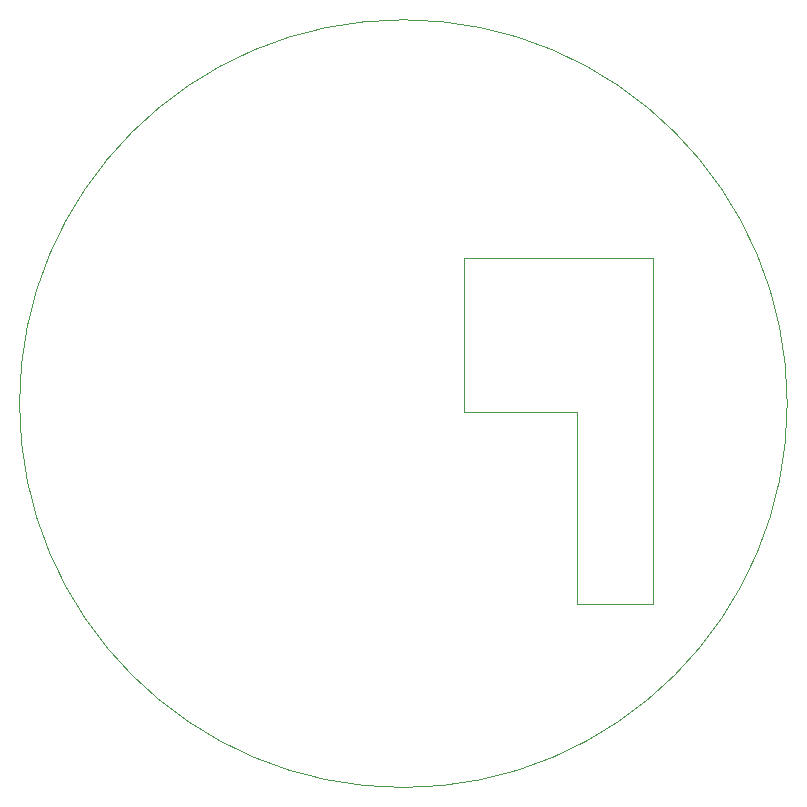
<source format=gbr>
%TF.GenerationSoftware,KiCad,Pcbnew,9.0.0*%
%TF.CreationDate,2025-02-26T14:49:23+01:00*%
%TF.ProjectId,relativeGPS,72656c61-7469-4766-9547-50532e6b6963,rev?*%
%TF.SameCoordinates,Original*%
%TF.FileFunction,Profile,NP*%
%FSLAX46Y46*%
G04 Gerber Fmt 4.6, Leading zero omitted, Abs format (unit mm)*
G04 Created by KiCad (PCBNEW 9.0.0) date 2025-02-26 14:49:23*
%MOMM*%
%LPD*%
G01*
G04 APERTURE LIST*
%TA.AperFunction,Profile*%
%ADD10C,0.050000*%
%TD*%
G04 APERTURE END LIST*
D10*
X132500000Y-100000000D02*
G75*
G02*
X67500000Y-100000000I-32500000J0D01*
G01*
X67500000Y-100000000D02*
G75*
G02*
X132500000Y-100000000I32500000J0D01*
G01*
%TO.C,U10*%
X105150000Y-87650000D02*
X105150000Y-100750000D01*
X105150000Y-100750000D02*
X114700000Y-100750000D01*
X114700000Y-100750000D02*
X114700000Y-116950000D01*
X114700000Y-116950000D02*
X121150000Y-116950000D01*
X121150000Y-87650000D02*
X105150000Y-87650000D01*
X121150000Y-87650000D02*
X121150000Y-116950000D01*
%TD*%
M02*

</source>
++++++
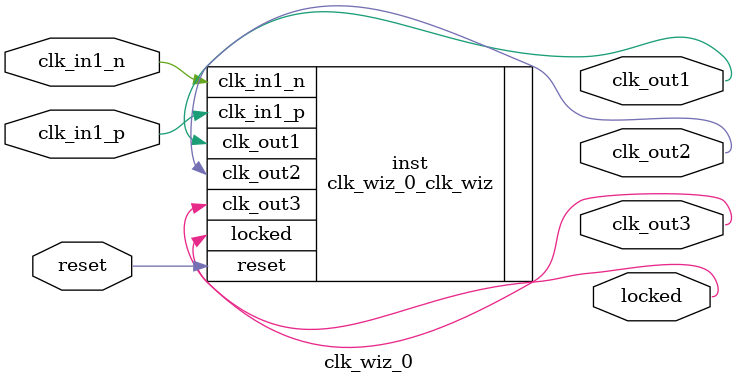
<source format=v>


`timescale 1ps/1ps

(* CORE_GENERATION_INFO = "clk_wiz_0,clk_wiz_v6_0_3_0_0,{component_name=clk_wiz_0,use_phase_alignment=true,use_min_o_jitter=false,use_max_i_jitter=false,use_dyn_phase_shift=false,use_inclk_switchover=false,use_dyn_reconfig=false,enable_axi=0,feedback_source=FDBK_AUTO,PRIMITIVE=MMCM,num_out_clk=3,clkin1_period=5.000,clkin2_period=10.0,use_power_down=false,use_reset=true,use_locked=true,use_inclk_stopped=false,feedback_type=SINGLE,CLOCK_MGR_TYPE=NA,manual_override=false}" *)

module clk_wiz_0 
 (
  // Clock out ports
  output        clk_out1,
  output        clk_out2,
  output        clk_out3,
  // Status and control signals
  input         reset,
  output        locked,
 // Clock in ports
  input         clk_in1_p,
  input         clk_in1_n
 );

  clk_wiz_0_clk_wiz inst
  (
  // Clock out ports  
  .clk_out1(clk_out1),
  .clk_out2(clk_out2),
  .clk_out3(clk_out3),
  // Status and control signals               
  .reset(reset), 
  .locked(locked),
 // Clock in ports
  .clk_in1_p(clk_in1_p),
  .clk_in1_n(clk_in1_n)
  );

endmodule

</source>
++++++
# WHAT YOU HAVE TO DO
Spot every line in the entries that includes the word "output", and copy each one out.

# PROBLEM SOLUTION
  output        clk_out1,
  output        clk_out2,
  output        clk_out3,
  output        locked,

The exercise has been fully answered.